▶ **Passage**
──────────

In the aftermath of Zinedine Zidane's head butt of Marco Materazzi in the final match of the World Cup, everybody wants to get into the act.
First, jockey Paul O'Neill head-butted his horse, City Affair.
Today's Boston Herald brings news of a more disturbing development. Jeffy, one of the cute little kids in the treacly comic strip Family Circus, head-butted his brother, causing the victim to ask "Do we hand out red cards?" (You'll have to take my word for it, as I've been unable to reproduce the cartoon with sufficient clarity.)
As a weapon, ZZ's top was formidable, as the French would say. More impressive was the technique with which he accomplished his coup. It was almost as if he were drawing on a reservoir of Gallic technique and years of training in deliberately circling his Italian adversary and then administering his blow to the chest with forceful precision.

──────────

▶ **Exercise details**
Continue the piece about Zidane's World Cup head butt and its imitators, starting after its last sentence.

▶ **Supplied data**
──────────

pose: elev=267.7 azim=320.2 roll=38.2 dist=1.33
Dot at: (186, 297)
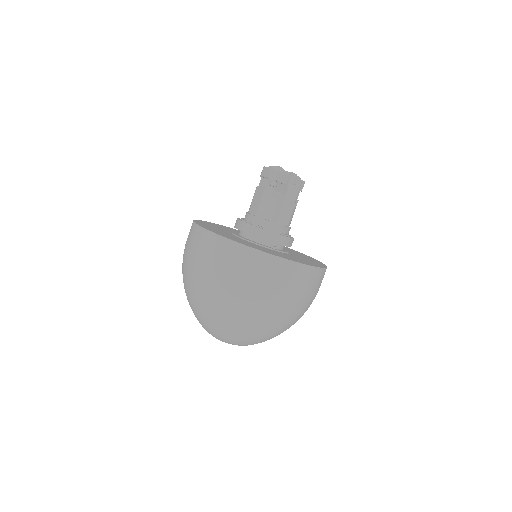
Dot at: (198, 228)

──────────

▶ **Response to this exercise**
Turns out he was. As described in somewhat frightening detail by Craig Gemeiner in "The Dirty Tricks of the French Apache", head-butting is a weapon of long-standing--dating back to the late 19th century--among French street gang members known as "apaches" (pronounced "ah-PASH"). And, like Zidane's, the properly executed head-butt includes an innocent-looking set-up; a request for the time of day or a light.
The apache approaches his victim without apparent malice then, when he is at close range, delivers a head butt to the solar plexus.
The element of surprise makes the move more effective, just as Zidane's unexpected lunge succeeded in knocking the Italian defender off his feet.
There are three headlines in American popular journalism that reappear regularly, like perennial flowers, 17-year cicadas or Halley's Comet.
Men Switching to Handbags, Says Fashion Expert.
Makeup Not Just for Women, Says Beauty Expert
Soccer On Verge of Major Sport Status
Excuse me while I dig in my purse for some lip gloss.
The fact that none of these predictions ever comes true does not deter reporters, since "Man Bites Dog" would be news, while "Dog Bites Man" is not.
But it's time to face the facts: Howard Cosell will return from the grave to host a revival of "Make That Spare!" before soccer moves closer to the front of the sports section than bowling.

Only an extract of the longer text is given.